Just der 9. 11. 2000 hätte ein Tag sein müssen, ein Tag sein können, da die
reiche Bundesrepublik Deutschland und ihre weltmarktmachtstarken Unternehmen,
auch all ihre heute wie allemal mitlaufenden und mittuenden Bürgerinnen und
Bürger endlich, seit Jahrzehnten überfällig, zu handeln beginnt. Nämlich die
letzten überlebenden Zwangsarbeiterinnen und Zwangsarbeiter auszuzahlen. Und
dies unbürokratisch schnell und direkt so zu tun, daß wenigstens heute die nie
wieder gut zu machende Entwürdigung und Ermordung von Menschen an den wenigen
Überlebenden anerkannt werden würde. Nicht zuletzt um unserer selbst willen,
die wir (fast) alle Kinder und Enkelkinder von Komplizen und Komplizinnen sind.
Was wird seit Jahr und Tag statt dessen getan? Übrigens primär um des guten,
der deutschen Wirtschaft förderlichen Eindrucks im Ausland willen. So wie
heute auch um dieses Eindrucks willen von Leuten "demonstriert“ wird, die das
Verbum nicht einmal buchstabieren können. - Immer mehr Unternehmen, so
vermeldete gestern das Amt der Ausländerbeauftragten zu Berlin e-mailig,
schlössen sich unterstützend der heutigen Demonstration an! - Was wird also
statt dessen maßlos spät getan? Es wird national und international geschachert
und gefuchst. Es werden deutsch unternehmerische Rechtssicherheiten verlangt.

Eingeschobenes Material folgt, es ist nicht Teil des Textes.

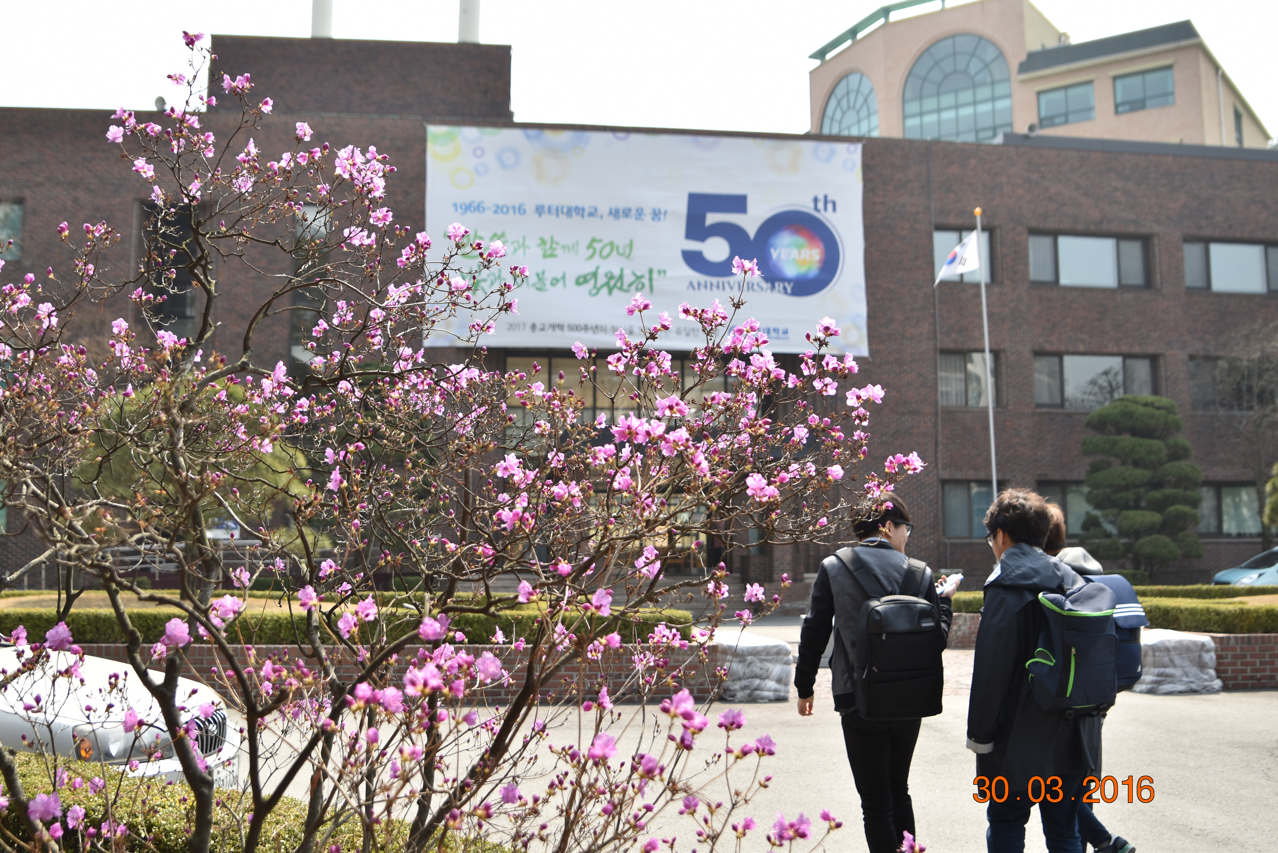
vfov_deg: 36.9
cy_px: 426
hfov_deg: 53.1
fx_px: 1278
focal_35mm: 36
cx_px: 639
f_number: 2.8
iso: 100
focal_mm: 24
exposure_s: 1/800
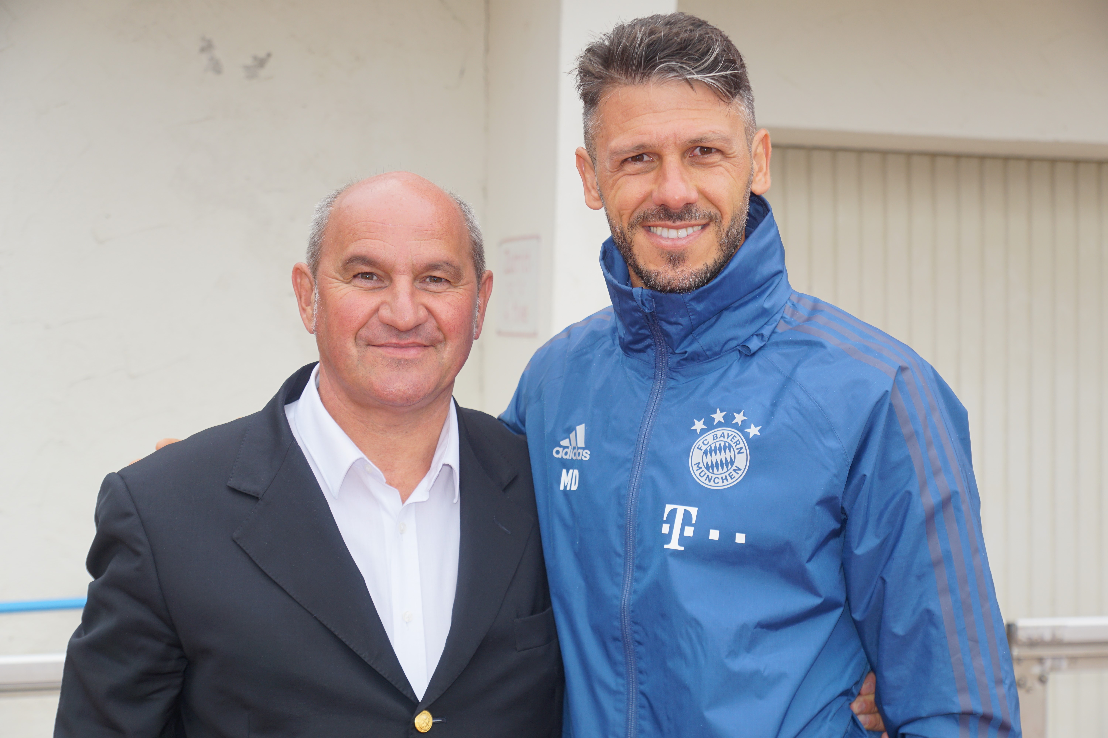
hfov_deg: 33.4
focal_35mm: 60
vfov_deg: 22.6
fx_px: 1847
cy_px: 369
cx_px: 554
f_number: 4
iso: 100
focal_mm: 40
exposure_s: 1/200
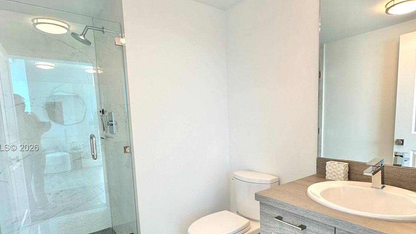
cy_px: 148
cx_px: 222
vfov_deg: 50.9
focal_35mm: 22
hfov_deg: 81.1
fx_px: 243
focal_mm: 2.22
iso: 64
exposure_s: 1/120
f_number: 2.2
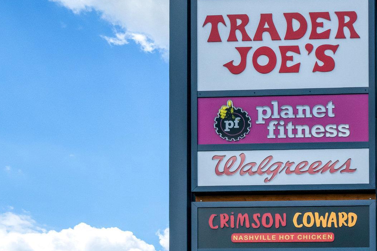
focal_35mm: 64
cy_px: 149
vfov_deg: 21.2
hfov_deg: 30.8
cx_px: 292
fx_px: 670
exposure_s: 1/3200
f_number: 8
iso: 1250
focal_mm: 33
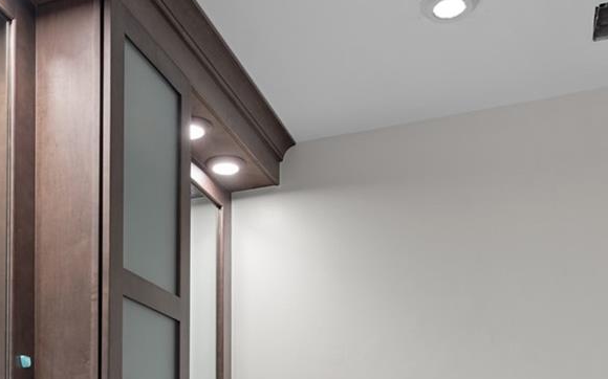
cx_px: 223
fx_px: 745
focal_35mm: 45
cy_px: 491
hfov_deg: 44.0
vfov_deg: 24.9
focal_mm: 16
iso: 250
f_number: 9
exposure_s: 1.6
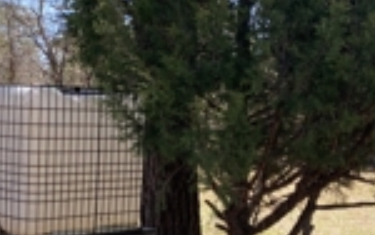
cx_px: 55
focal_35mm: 79
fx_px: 808
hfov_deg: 25.5
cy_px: 195
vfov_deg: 16.4
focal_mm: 3.99
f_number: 1.8
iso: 20
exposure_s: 1/457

Damit kein Unternehmen, das von versklavten Fremdarbeitern prächtig profitiert
hat und damit oft seine Startposition im Nachkriegsdeutschland sicherte, ein
zweites Mal mit Ansprüchen belangt werden könne. Das dauert zermürbende
monate-, jahrelang bis endlich der Bundestag ein fragwürdiges, löcherreiches
und ganz und gar nicht großzügiges Gesetz beschließt. Es dauert wieder Monate,
bis das Kuratorium der Stiftung "Erinnerung, Verantwortung und Zukunft“,
höchst zweifelhaft zusammengesetzt, endlich zusammenkommt. Und erneut
verrinnen Tage, Monate. Die so arg mißbrauchten, ja die zeitweilig deutsch
entmenschten Überlebenden sterben dahin.
So wie jüngst eine polnische Frau von Mercedes-Benz in der Nähe des Frauen-KZ
Ravensbrück 1944/45 erniedrigt und ausgebeutet. Sie wollte nur den ihr
seinerzeit nicht gezahlten ordentlichen Lohn zurückhaben. Ihre Ehre und Würde.

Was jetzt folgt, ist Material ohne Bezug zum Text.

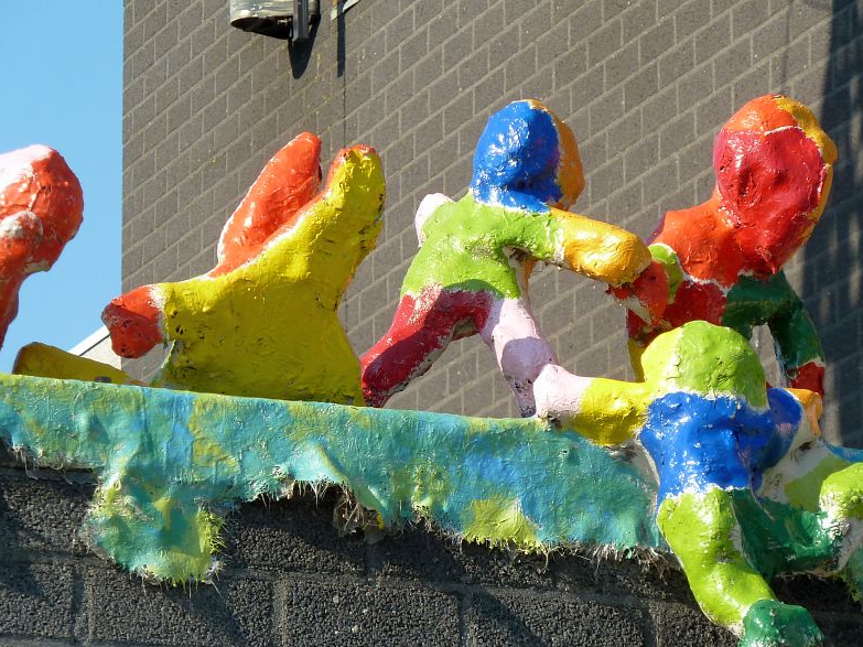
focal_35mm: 221
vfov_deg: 6.7
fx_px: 5509
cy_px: 370
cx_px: 472
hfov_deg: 9.0
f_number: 4.5
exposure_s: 1/250
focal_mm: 27.8
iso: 80
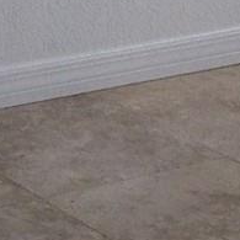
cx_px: -401
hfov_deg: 6.5
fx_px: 1992
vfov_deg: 6.4
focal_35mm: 254
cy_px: -421
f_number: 2.4
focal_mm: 4.28
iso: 80
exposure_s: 1/120
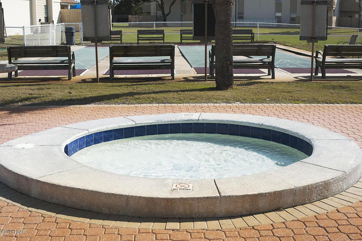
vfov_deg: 27.0
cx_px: 181
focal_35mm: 50
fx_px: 502
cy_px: 120
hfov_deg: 39.6
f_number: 14
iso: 200
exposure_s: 1/400
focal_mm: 50
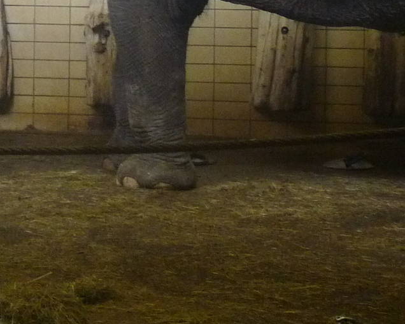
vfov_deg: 14.0
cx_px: 163
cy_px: -32
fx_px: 1295
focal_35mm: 108
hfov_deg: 17.8
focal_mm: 5.5
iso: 400
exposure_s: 1/20
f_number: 3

Keine Sonderzahlungen. Die Konzernleitung von Mercedes-Benz jedoch, ansonsten
spendabel, verweigerte jegliche Zahlung mit dem Hinweis, man wisse nicht
genau, wer alles in Frage komme, man müsse überprüfen, man werde auf die
offizielle Regelung warten. Und diese offiziell nun mühsam zustandegekommene
Regelung ist so voll der bürokratischen und rechtlich unnötigen Fußangeln und
Übersetzungsschwierigkeiten, daß direkte Auszahlungen in angemessener Form
ausstehen und ausstehen und ausstehen. Bis denn Geld da sein wird, auch die
deutschen Unternehmen alle gezahlt haben, Peanuts geradezu, setzt man ihre
Schuld und ihre monetäre Kraft in vernünftige Beziehung - jedoch keine, ein
Leben lang von deutschen Handlungen gepeinigte Menschen.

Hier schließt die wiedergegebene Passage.